I am someone who dislikes when I’m angry. Sadness, I can handle. Anger eats away at me and disables me. One day, I heard someone ask what part you play in your anger. I hated that. It’s not about me, it’s about that asshole that ruined my day. It’s not my fault. But after thinking about that question a little longer, I confronted the harsh truth. My anger is my fault. No one made me angry.

Now, this way of thinking is not for the weak of heart. It’s a hard truth to listen to. Now, every time I feel angry, I ask myself “what is it about myself that is making me angry?” Typically, there is something about myself that is contributing to the anger. Whether it is jealousy, misunderstanding, ego, judgement on my end, or lack of empathy. Although people do bad things that make me angry; at the end of the day, I am the one who controls my anger and how I let their actions effect me.
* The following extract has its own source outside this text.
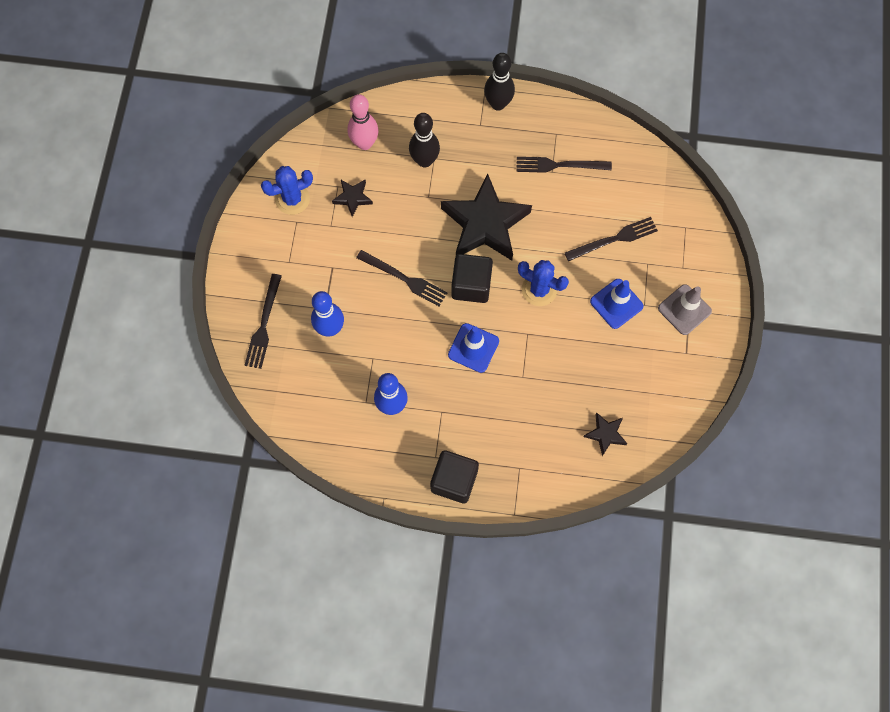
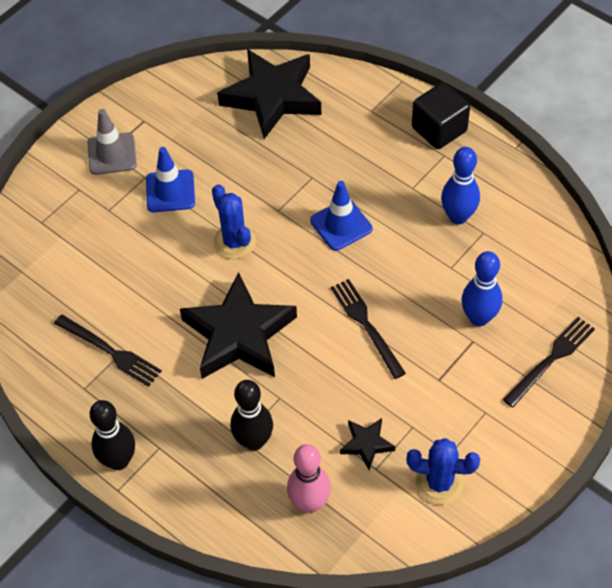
camera: 145 degrees left, 15 degrees down
black cube [451,254,493,303] -> none
black fork [565,217,658,262] -> none
black star [584,413,627,456] -> black star [217,49,321,139], size x2.23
I am someone who gives a lot. Sometimes I give what I do not have. Ill get angry when it’s not reciprocated or appreciated. This is the most recent truth that I have come face to face with. I am the one who has decided to give. I am the one who chooses to give. I am the one who cares. That is what is important and that is why I do what I do. I feel that it is right and I feel like I need to contribute where I can. And giving is not about receiving or even recognition. That is not the purpose of giving. The purpose of giving is exactly that – GIVING. If you don’t agree with that, then you should really do some soul searching.

At the end of the day, I can go to sleep knowing that I gave what I could to who I could. I can’t tell you what the other end’s day looks like. That isn’t my burden to carry. Not everything deserves a reaction. You are more responsible for your happiness than you would like to think.